─── ページ抜粋 ───
横田 昌幸(東京理科大学 非常勤講師 /(一社)東京建築士会 理事/元NTTファシリティーズ常務取締役建築事業本部長)

1.はじめに

NTT日比谷ビルは1961年竣工であり,撤去予定の本年(2022)で61周年となる。日本電信電話公社(以下電電公社)の本社ビルとして 24年,1985年の NTT発足,1996年の初台への本社移転,1998年の NTT再編と大きな変化を経て,日本の情報産業を牽引するNTTグループのヘッドオフィスとして歴史を担ってきた。周囲がバブル期を経て高層ビル化する中、NTT日比谷ビルは竣工当時とほとんど変わらない端正な美しい姿を現在まで残している[図1]

NTT日比谷ビルは近代オフィスビルの系譜において大きな位置付けを得ているものであり、当時の最新鋭の環境技術も導入して、考え抜かれたオフィスデザインは近年の最新のオフィスビルと比べても遜色の無い、先見性を持つものであった。特に興味深いのは「使われ方の変化」ということを当初から念頭に置き、設計のコンセプトとして位置付けていたということである。またオフィスビルへの本格的な空調設備の導入に伴って、近代が生み出した新たな機械設備を建築に統合させる事こそが、これからの重要な建築デザインのテーマであると認識していたことも注目に値する。
─── 提供資料 ───
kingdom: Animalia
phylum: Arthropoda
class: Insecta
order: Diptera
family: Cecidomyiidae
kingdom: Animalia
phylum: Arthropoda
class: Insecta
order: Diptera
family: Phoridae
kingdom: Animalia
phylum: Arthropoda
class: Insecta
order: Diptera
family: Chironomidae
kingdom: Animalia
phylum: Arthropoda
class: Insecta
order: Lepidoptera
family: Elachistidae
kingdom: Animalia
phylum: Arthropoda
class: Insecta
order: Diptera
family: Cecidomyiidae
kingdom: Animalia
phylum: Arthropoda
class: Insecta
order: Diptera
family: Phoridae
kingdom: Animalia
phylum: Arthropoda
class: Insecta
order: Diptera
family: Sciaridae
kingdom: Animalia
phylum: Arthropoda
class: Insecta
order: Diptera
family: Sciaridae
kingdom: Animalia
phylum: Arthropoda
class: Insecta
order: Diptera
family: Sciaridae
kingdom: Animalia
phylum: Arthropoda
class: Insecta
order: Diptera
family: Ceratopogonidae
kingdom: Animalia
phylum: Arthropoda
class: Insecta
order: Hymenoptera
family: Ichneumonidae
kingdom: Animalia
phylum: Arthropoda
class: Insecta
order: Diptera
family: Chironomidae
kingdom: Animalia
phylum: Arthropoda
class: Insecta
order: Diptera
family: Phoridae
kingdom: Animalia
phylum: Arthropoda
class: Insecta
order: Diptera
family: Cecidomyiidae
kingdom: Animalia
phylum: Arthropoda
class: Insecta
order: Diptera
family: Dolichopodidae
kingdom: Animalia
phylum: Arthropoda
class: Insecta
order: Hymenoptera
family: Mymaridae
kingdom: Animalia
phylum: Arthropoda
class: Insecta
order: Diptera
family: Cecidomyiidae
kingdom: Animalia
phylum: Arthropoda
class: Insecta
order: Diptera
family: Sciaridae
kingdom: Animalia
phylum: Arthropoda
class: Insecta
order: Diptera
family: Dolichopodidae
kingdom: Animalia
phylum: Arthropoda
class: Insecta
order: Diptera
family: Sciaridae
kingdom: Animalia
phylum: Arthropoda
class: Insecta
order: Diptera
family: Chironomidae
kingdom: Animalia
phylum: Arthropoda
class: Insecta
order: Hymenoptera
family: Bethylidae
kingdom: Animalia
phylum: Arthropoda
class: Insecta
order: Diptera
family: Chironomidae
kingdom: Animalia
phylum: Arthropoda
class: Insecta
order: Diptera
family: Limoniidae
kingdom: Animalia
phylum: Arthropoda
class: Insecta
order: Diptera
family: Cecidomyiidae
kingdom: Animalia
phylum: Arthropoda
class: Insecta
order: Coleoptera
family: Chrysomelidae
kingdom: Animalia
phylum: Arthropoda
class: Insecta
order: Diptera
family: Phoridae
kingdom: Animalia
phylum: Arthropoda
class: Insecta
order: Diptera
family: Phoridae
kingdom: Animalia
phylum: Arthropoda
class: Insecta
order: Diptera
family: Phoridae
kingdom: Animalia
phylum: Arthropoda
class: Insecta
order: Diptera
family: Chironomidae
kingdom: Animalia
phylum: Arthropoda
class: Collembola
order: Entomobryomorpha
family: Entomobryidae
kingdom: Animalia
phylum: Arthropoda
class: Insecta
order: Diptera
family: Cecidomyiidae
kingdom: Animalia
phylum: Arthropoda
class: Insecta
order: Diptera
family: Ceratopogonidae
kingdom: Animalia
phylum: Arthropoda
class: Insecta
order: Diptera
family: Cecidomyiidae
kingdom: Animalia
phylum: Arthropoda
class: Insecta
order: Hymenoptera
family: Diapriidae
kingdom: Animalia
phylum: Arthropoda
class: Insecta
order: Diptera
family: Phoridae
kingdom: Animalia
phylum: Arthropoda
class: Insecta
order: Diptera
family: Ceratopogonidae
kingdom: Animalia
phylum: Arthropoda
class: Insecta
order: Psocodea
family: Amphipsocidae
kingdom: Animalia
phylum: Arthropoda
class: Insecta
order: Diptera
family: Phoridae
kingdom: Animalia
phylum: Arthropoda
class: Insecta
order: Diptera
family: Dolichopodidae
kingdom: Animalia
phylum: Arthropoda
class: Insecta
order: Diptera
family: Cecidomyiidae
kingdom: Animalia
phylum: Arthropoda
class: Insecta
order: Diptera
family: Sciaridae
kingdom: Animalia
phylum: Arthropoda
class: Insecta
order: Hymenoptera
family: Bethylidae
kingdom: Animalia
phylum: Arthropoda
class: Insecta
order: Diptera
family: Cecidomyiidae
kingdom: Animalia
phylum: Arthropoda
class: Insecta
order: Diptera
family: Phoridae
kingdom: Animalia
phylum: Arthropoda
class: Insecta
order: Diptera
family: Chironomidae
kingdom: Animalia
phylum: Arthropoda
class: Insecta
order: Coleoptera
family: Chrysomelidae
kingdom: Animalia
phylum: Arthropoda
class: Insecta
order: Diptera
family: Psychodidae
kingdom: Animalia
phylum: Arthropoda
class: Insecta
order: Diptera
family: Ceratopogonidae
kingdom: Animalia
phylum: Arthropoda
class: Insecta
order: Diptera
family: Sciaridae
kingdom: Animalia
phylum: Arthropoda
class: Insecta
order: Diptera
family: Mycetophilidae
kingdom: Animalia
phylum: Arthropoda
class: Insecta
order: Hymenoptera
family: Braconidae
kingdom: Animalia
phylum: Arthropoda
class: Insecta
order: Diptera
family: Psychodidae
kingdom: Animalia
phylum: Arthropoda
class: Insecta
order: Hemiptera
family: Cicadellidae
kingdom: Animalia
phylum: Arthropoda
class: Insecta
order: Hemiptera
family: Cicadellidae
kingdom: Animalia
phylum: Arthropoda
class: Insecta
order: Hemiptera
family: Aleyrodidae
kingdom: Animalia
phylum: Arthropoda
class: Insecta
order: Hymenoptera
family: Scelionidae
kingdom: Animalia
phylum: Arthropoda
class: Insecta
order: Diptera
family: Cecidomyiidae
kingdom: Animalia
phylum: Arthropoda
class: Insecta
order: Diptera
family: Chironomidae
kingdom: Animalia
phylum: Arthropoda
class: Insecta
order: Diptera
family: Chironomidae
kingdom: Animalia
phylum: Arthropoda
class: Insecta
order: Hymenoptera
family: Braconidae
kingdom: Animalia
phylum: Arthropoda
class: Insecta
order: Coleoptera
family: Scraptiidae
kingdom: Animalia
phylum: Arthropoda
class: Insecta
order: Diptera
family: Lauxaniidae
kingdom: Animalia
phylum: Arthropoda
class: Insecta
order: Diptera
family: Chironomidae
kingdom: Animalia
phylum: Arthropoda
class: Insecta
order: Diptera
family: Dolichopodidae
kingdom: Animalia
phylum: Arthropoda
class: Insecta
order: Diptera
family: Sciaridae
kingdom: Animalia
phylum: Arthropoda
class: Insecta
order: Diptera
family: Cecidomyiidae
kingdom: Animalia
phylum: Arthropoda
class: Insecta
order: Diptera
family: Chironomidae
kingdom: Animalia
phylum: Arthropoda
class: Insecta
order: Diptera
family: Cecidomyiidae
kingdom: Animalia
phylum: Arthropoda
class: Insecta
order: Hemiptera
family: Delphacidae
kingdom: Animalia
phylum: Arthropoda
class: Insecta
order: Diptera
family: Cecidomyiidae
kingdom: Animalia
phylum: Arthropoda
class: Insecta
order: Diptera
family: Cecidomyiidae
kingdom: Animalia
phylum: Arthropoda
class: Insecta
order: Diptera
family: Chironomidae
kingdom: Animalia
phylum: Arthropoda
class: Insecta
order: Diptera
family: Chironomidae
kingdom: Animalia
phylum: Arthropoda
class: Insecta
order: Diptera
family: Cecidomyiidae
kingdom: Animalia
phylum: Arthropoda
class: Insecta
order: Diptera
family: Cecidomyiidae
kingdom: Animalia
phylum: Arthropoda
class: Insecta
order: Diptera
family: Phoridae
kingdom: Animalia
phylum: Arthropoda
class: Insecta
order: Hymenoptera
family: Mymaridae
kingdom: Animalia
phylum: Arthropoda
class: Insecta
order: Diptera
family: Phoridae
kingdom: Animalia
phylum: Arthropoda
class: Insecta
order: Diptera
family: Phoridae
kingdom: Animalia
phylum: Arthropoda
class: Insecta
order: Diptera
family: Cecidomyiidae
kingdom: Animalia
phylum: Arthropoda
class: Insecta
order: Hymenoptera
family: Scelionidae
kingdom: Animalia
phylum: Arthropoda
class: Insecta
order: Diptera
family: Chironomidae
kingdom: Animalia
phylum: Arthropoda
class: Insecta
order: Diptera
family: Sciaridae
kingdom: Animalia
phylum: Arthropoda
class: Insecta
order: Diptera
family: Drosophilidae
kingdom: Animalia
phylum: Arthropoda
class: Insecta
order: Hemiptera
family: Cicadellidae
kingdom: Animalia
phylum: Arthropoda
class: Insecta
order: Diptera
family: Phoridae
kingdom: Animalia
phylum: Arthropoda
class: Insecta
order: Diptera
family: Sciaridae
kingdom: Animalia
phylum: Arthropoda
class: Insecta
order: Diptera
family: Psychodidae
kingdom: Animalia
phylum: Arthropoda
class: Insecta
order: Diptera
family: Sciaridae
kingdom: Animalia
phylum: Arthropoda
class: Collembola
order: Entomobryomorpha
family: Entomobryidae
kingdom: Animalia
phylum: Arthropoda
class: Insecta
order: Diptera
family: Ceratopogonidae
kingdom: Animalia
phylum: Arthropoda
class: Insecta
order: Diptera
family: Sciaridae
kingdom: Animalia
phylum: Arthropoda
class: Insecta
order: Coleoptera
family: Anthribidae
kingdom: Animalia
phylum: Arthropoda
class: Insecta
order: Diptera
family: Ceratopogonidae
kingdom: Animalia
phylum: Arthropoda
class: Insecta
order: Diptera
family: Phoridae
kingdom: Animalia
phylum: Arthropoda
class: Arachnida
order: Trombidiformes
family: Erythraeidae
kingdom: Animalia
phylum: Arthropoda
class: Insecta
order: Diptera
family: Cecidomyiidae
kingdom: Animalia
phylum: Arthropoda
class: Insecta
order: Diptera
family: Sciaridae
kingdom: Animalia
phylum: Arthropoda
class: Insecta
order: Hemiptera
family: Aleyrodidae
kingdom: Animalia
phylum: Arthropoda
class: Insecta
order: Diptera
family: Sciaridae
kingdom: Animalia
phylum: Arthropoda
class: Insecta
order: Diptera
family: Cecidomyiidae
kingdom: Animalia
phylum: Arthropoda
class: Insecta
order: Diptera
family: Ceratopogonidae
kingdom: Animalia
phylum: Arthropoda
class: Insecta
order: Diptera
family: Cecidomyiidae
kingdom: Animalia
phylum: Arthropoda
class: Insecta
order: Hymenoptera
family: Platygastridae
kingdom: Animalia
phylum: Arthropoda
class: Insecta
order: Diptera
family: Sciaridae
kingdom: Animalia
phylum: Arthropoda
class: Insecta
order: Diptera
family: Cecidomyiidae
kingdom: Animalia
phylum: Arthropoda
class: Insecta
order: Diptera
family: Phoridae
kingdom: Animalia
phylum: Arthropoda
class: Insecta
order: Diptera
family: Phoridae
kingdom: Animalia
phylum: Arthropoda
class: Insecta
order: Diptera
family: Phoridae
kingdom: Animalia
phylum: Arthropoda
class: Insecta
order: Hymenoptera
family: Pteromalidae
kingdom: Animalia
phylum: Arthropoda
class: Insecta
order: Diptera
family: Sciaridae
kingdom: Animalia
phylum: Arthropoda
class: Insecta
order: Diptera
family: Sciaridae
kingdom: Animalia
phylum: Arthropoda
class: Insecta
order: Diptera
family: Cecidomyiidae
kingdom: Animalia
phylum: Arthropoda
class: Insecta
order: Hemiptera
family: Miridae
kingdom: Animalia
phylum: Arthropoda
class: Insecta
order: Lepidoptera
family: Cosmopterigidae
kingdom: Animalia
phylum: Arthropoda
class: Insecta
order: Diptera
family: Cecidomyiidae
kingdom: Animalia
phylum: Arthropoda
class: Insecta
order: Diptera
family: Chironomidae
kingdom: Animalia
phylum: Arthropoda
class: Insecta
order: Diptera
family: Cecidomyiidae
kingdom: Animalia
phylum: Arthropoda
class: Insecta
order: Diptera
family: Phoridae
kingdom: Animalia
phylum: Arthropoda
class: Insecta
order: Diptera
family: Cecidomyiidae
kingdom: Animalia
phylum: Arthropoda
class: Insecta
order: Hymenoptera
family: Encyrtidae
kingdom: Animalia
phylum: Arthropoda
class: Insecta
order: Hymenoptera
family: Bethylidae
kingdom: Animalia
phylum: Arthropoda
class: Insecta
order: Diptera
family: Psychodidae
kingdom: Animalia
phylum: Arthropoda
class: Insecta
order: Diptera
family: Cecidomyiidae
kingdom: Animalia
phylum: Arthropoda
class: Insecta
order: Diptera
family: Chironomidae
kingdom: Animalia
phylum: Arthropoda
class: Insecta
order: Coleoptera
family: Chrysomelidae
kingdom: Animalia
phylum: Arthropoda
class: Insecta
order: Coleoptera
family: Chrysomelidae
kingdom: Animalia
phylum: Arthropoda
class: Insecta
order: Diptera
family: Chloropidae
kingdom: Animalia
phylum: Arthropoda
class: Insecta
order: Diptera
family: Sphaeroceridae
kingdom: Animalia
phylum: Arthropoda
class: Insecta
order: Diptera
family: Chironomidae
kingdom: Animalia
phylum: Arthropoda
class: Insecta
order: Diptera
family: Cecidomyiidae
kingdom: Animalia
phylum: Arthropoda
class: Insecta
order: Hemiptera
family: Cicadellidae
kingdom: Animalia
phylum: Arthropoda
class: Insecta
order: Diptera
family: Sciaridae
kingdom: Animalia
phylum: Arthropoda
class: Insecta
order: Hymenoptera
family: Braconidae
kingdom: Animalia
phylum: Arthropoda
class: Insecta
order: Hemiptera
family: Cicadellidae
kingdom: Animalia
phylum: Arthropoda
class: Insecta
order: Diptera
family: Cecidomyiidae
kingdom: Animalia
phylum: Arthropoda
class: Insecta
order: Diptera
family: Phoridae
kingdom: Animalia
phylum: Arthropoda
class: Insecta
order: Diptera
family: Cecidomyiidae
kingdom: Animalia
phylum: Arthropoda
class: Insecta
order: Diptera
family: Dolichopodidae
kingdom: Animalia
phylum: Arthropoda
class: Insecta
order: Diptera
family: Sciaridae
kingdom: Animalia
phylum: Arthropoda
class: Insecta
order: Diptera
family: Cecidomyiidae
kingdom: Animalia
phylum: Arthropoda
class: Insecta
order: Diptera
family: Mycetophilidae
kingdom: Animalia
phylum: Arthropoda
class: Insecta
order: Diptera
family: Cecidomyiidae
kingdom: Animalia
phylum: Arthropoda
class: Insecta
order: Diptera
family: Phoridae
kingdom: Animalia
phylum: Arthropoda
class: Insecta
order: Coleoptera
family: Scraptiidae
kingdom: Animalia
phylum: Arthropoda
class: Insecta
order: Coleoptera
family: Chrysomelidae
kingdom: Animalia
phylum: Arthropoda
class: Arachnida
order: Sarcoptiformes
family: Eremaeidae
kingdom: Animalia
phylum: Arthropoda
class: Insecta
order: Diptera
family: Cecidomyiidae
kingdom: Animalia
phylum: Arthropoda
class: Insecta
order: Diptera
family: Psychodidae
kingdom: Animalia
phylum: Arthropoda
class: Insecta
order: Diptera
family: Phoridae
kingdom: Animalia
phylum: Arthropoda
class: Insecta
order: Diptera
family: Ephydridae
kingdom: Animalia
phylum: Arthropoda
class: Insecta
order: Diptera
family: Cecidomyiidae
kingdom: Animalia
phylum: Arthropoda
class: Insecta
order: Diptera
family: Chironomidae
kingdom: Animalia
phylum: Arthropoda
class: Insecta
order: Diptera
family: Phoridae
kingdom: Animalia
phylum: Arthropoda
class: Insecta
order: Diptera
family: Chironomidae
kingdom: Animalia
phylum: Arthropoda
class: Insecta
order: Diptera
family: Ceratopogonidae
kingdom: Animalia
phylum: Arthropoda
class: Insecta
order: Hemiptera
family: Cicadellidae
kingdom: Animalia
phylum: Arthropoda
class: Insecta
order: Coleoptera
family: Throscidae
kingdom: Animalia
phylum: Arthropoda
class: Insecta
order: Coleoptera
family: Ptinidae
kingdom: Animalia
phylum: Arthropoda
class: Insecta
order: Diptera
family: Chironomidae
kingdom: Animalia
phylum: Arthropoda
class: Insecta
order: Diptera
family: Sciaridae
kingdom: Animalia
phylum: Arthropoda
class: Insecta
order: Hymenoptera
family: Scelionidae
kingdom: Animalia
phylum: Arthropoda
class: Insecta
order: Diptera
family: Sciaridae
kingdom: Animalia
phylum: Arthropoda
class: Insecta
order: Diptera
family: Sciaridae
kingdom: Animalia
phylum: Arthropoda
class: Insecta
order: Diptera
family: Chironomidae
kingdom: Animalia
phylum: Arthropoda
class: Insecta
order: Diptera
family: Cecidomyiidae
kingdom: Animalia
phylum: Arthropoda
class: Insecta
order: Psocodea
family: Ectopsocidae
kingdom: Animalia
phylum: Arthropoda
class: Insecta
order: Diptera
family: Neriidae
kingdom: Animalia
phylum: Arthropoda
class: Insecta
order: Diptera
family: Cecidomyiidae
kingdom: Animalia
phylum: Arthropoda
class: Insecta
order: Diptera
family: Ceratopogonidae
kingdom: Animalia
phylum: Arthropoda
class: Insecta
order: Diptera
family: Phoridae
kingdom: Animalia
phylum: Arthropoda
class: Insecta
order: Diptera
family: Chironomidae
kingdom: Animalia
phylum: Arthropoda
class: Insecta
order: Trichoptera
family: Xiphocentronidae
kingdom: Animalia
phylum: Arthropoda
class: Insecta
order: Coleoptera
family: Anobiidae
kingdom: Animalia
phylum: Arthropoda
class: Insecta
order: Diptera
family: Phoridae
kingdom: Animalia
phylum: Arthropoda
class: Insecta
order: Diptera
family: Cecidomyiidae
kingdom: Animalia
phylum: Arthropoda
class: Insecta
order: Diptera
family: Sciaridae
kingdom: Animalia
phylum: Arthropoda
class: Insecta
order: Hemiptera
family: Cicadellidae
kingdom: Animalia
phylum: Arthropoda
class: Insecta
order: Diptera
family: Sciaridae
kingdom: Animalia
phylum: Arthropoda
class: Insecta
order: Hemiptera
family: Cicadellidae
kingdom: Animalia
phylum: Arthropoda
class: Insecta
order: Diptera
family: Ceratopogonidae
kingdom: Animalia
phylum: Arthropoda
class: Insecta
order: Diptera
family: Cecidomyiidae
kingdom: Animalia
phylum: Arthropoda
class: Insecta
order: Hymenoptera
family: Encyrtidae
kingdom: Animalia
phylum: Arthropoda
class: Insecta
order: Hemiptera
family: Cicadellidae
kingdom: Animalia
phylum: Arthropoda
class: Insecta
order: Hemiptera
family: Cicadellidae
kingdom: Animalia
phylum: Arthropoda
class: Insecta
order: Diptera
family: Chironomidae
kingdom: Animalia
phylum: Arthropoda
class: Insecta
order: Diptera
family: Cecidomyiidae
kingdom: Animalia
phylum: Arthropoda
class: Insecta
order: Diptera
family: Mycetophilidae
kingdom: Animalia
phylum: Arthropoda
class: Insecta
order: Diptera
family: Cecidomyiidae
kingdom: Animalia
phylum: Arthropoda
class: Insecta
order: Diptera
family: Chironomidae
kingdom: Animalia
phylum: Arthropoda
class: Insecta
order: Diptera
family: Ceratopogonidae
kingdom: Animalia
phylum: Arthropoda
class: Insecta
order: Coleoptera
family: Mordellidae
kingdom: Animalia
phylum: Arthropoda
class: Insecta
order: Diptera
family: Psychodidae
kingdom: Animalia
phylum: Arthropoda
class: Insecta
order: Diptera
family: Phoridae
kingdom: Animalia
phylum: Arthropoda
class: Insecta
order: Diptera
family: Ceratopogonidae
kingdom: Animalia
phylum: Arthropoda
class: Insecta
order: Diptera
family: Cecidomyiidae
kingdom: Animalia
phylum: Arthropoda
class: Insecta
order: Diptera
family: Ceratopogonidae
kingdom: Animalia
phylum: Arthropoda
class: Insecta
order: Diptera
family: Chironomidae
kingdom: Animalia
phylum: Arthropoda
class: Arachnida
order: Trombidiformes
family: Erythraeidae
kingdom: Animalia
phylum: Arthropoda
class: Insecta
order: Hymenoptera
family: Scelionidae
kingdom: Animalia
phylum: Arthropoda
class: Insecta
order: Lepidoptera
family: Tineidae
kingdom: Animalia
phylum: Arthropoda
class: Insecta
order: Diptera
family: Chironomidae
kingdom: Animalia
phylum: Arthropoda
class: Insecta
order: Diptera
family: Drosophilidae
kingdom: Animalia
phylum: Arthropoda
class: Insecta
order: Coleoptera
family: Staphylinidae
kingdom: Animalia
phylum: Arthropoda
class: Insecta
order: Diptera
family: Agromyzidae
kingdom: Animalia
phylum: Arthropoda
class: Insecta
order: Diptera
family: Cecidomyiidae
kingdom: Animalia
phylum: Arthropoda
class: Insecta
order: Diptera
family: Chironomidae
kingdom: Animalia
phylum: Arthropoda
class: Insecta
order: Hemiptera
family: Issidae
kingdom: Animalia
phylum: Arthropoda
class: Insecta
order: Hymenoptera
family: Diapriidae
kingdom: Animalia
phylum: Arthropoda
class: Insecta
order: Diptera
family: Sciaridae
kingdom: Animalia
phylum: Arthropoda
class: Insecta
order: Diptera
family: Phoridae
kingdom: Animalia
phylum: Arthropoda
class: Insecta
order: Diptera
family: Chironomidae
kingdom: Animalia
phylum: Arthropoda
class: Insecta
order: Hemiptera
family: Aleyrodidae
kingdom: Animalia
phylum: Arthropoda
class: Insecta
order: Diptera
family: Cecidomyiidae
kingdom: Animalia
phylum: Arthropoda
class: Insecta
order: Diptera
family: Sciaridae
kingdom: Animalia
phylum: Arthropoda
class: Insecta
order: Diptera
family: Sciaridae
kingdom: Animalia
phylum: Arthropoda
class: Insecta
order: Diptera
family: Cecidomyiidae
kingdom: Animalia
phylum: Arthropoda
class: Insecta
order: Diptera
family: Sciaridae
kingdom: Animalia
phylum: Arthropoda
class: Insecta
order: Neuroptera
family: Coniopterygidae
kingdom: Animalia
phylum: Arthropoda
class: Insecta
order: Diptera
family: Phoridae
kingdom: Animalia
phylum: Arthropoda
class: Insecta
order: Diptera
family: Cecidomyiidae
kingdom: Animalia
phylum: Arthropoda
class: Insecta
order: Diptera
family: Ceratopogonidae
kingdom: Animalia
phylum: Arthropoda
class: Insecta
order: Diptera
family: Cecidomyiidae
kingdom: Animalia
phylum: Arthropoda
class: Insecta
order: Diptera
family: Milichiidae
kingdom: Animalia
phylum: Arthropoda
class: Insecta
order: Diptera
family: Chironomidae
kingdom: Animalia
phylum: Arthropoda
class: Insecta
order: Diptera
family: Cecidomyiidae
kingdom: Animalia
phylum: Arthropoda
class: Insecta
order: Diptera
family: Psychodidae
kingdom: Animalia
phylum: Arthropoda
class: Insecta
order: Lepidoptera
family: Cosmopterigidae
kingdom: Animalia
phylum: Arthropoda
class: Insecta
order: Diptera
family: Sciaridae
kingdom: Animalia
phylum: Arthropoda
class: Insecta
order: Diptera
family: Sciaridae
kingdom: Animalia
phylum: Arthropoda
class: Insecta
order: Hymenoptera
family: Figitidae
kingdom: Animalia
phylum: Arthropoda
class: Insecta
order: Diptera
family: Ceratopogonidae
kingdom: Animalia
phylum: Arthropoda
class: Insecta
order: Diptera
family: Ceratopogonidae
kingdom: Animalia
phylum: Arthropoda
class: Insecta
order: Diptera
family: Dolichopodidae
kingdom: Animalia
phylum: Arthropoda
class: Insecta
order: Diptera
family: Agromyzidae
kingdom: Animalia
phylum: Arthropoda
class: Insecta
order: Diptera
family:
───
解く問題 –
a - NTT日比谷ビルの文章から、「横田 昌幸(東京理科大学 非常勤講師」を含む語句で始まり「していたことも注目に値する。」で終わる部分をそのまま書き写してください。
b - NTT日比谷ビルの文章をもとに、次の問いに答えてください。
(i) NTT日比谷ビルは何年に竣工しましたか。
(ii) 本社が初台へ移ったのは何年ですか。
(iii) 当初から念頭に置かれ、設計のコンセプトとして位置付けられていたことは何ですか。
エントリーはNTT日比谷ビルの文章とは関係ありません。

この問題の解答 –
a -
横田 昌幸(東京理科大学 非常勤講師 /(一社)東京建築士会 理事/元NTTファシリティーズ常務取締役建築事業本部長)

1.はじめに

NTT日比谷ビルは1961年竣工であり,撤去予定の本年(2022)で61周年となる。日本電信電話公社(以下電電公社)の本社ビルとして 24年,1985年の NTT発足,1996年の初台への本社移転,1998年の NTT再編と大きな変化を経て,日本の情報産業を牽引するNTTグループのヘッドオフィスとして歴史を担ってきた。周囲がバブル期を経て高層ビル化する中、NTT日比谷ビルは竣工当時とほとんど変わらない端正な美しい姿を現在まで残している[図1]

NTT日比谷ビルは近代オフィスビルの系譜において大きな位置付けを得ているものであり、当時の最新鋭の環境技術も導入して、考え抜かれたオフィスデザインは近年の最新のオフィスビルと比べても遜色の無い、先見性を持つものであった。特に興味深いのは「使われ方の変化」ということを当初から念頭に置き、設計のコンセプトとして位置付けていたということである。またオフィスビルへの本格的な空調設備の導入に伴って、近代が生み出した新たな機械設備を建築に統合させる事こそが、これからの重要な建築デザインのテーマであると認識していたことも注目に値する。

b -
(i) 1961年
(ii) 1996年
(iii) 「使われ方の変化」